(Task material Opens)
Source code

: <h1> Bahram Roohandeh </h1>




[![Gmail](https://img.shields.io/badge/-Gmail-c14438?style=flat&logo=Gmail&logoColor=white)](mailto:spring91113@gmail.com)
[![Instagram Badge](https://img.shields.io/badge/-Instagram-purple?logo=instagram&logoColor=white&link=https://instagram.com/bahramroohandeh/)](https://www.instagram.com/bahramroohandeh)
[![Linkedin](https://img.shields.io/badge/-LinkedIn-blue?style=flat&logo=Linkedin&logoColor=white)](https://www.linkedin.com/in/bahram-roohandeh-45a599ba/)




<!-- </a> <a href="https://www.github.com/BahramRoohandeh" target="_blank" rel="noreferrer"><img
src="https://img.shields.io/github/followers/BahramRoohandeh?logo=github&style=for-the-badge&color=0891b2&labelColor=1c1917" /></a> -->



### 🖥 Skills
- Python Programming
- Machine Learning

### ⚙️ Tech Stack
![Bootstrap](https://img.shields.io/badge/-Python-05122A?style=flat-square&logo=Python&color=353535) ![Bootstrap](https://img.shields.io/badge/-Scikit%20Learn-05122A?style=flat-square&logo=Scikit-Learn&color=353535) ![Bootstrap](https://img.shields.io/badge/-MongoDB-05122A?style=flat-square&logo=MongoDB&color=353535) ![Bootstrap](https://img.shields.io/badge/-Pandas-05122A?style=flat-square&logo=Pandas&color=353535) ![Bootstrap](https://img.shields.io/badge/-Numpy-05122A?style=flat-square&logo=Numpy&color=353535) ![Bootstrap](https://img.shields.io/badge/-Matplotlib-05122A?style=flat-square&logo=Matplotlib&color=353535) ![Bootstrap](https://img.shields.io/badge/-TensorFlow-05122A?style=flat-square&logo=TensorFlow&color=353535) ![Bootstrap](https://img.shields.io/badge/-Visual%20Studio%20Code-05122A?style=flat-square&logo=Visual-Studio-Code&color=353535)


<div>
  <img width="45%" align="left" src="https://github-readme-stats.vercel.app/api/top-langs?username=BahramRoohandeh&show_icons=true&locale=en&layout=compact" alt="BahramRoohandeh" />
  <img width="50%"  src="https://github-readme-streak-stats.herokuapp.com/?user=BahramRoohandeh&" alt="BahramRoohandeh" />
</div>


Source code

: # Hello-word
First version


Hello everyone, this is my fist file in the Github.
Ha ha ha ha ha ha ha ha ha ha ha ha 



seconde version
(Task material Closes)
Task directions:
Read through the material above, and whenever a line contains "Python", copy it.

Output below:
- Python Programming
![Bootstrap](https://img.shields.io/badge/-Python-05122A?style=flat-square&logo=Python&color=353535) ![Bootstrap](https://img.shields.io/badge/-Scikit%20Learn-05122A?style=flat-square&logo=Scikit-Learn&color=353535) ![Bootstrap](https://img.shields.io/badge/-MongoDB-05122A?style=flat-square&logo=MongoDB&color=353535) ![Bootstrap](https://img.shields.io/badge/-Pandas-05122A?style=flat-square&logo=Pandas&color=353535) ![Bootstrap](https://img.shields.io/badge/-Numpy-05122A?style=flat-square&logo=Numpy&color=353535) ![Bootstrap](https://img.shields.io/badge/-Matplotlib-05122A?style=flat-square&logo=Matplotlib&color=353535) ![Bootstrap](https://img.shields.io/badge/-TensorFlow-05122A?style=flat-square&logo=TensorFlow&color=353535) ![Bootstrap](https://img.shields.io/badge/-Visual%20Studio%20Code-05122A?style=flat-square&logo=Visual-Studio-Code&color=353535)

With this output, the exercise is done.